Streaming allows for a more human response from our LLMs, when streaming, we can obtain chunks of data at a time, similar to how we would talk. Then we will move on to creating a system where the LLM outputs updates in the events that occour during the run time. This will keep the user updated on the LLM's activities.
!pip install -qU \
"openai-agents==0.1.0"
Firstly we need to get a OPENAI_API_KEY
set up, for this you will need to create an account on OpenAI and grab your API key
import os
import getpass
os.environ["OPENAI_API_KEY"] = os.getenv("OPENAI_API_KEY") or \
getpass.getpass("OpenAI API Key: ")
Streaming Text Events
In this section we will quickly cover the basics to stream text straight from an agent.
First, we need to import the Agent
class and define our agent object, here we will only need to do the basic settup as we did in previous tutorials.
from agents import Agent
agent = Agent(
name="Streamer Agent",
instructions="You are a helpful assistant.",
model="gpt-4.1-mini",
)
To run our agent asynchronously and with streaming, we will use the run_streamed
method rather than the default run
method, allowing us to stream tokens or events to our user/console as soon as they are received from OpenAI.

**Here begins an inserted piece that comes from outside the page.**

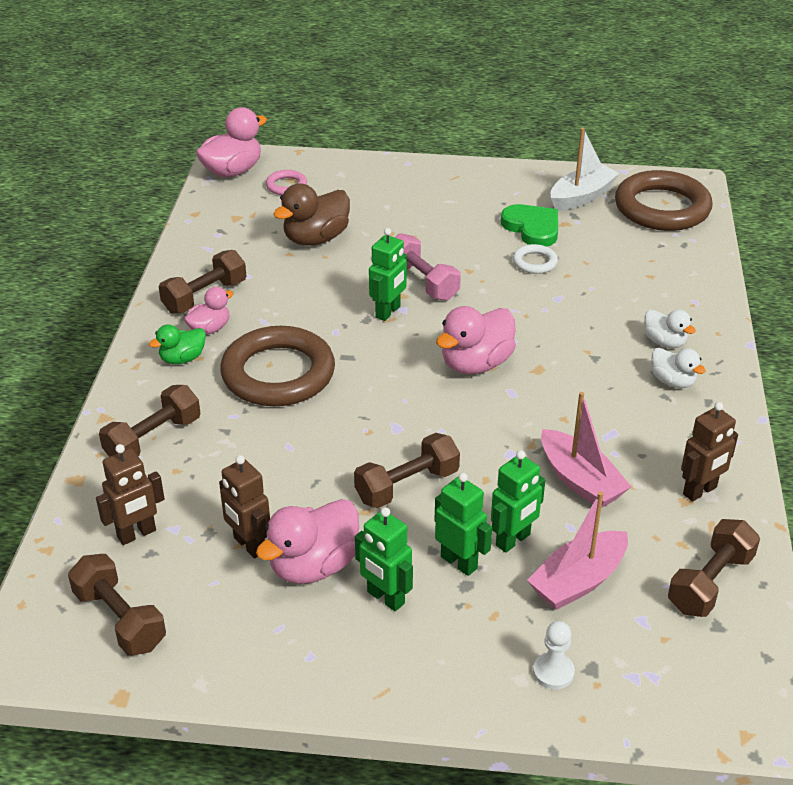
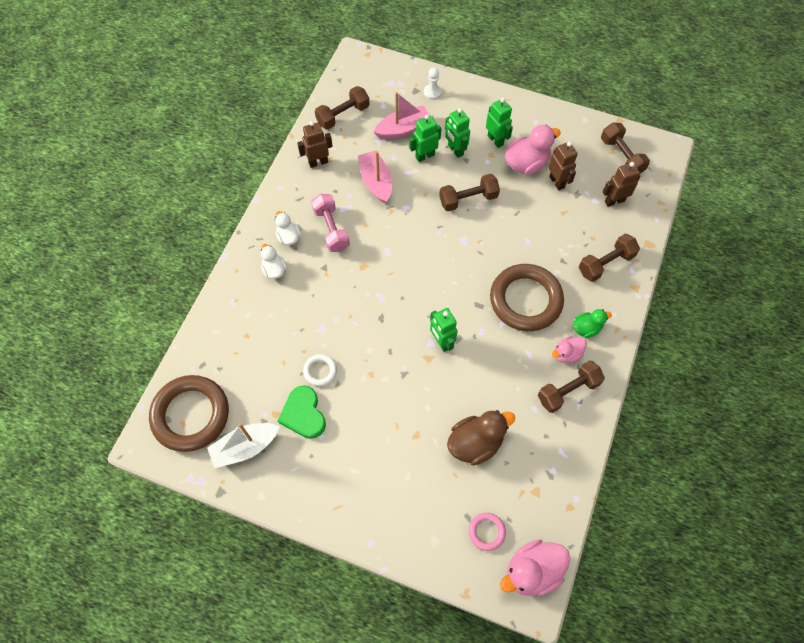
camera: 165 degrees left, 25 degrees up
(388, 312) = (441, 342): green robot -> green robot turned 75 degrees counterclockwise
(422, 282) = (408, 369): pink dumbbell -> pink dumbbell (331, 229)
(476, 364) = (400, 279): pink duck -> none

Now we can create a for loop that checks for any events happening, and then if the event is a chunk of text via the ResponseTextDeltaEvent
we want to force print that to the console using flush
. We also use end=""
to avoid printing each individual token on a new line.
When you run this code you should see tokens being streamed to the output below, rather than being printed in a single large chunk.
from openai.types.responses import ResponseTextDeltaEvent
from agents import Runner
result = Runner.run_streamed(
agent,
input="Tell me what caused the stock market to crash in 2008."
)
async for event in result.stream_events():
if event.type == "raw_response_event" and isinstance(event.data, ResponseTextDeltaEvent):
print(event.data.delta, end="", flush=True)
Streaming Event Information
Now we want to stream event information. This can include anything from an agent change, to a tool call, or even the output finally being ready to output.
First we will create a function using the function_tool
decorator.
This tool will be a simple time tool that will return the current time in a string format.
from agents import function_tool
from datetime import datetime
@function_tool()
async def fetch_time() -> str:
"""Fetch the current time."""
return datetime.now().strftime("%Y-%m-%d %H:%M:%S")
Next we want a lower level agent that has access to this tool, we can make this by defining a new agent from the Agent
class as we did previously. Whilst also supplying instructions to make sure the agent is aware of the role it plays.
time_agent = Agent(
name="Time-Agent",
instructions=(
"You are a time agent that fetches the current time. Make sure when returning "
"your response you include the agent that provided the information along with "
"any additional tool calls used within the agent."
),
tools=[fetch_time],
model='gpt-4.1-mini',
)
Next we want to define our top level agent, and use the agent we defined in the previous step as_tool
, allowing us to make extra events in our stream.
orchestrator_agent = Agent(
name="Orchestrator-Agent",
instructions="""
You are an orchestrator agent that uses the tools given to you to complete the user's query.
You have access to the `Time Agent` tool.
""",
tools=[
time_agent.as_tool(
tool_name="Time-Agent",
tool_description="Fetch the current time",
)
],
model='gpt-4.1-mini',
)
Now we can use the run_streamed
method from our Runner
to begin the events.
Then we can use the example given from the Agents SDK team to filter through all the event information.
Event information can be anything from a handoff, tool call, or even the message output.
from agents import ItemHelpers
result = Runner.run_streamed(
orchestrator_agent,
input="what time is it?",
)
print("=== Run starting ===")
async for event in result.stream_events():
if event.type == "raw_response_event": # ignore any raw events as this is just the LLM output
continue
elif event.type == "agent_updated_stream_event": # when a handoff or agent change occurs
print(f"Agent updated from {event.new_agent.name} to {event.new_agent.tools[0].name}")
continue
elif event.type == "run_item_stream_event": # when items are generated
if event.item.type == "tool_call_item": # if the item is a tool call
print("-- Tool was called")
elif event.item.type == "tool_call_output_item": # if the item is a tool call output
print(f"-- Tool output: {event.item.output}")
elif event.item.type == "message_output_item": # if the item is a message output
print(f"-- Message output:\n {ItemHelpers.text_message_output(event.item)}")
else:
pass # ignore everything else
=== Run starting ===
Agent updated from Orchestrator-Agent to Time-Agent
-- Tool was called
-- Tool output: The current time is 2025-04-10 08:51:29. (Agent: Time Agent)
-- Message output:
The current time is 8:51 AM on April 10, 2025.